_REQUIREMENT_.
The answer must consist of every line from the data that holds "readdata".

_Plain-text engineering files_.

>>

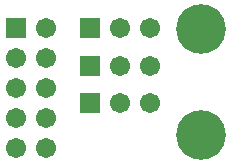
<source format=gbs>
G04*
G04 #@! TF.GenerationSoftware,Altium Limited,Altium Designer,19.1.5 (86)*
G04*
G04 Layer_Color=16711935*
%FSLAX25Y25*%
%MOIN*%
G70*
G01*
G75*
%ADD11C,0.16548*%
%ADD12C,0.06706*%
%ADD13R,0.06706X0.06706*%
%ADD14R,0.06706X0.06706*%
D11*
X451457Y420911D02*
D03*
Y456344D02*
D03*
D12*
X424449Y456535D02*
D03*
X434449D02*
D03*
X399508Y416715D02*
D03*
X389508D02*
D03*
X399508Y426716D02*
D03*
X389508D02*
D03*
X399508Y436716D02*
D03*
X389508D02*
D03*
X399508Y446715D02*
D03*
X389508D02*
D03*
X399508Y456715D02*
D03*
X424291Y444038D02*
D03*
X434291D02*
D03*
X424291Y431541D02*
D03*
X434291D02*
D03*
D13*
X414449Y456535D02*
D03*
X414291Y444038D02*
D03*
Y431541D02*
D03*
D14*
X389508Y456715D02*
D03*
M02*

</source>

<<
>>

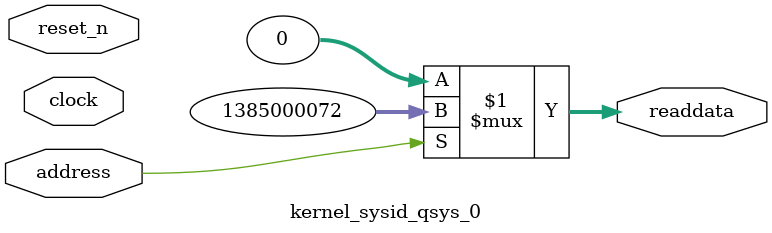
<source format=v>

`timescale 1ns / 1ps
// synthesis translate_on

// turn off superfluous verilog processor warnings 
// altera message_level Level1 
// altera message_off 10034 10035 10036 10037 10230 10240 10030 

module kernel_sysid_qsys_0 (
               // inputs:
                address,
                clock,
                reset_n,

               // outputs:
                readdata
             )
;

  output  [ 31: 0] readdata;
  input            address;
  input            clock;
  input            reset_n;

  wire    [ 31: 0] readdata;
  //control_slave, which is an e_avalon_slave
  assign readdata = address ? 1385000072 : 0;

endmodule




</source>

<<

_SOLVED PROBLEM_.
                readdata
  output  [ 31: 0] readdata;
  wire    [ 31: 0] readdata;
  assign readdata = address ? 1385000072 : 0;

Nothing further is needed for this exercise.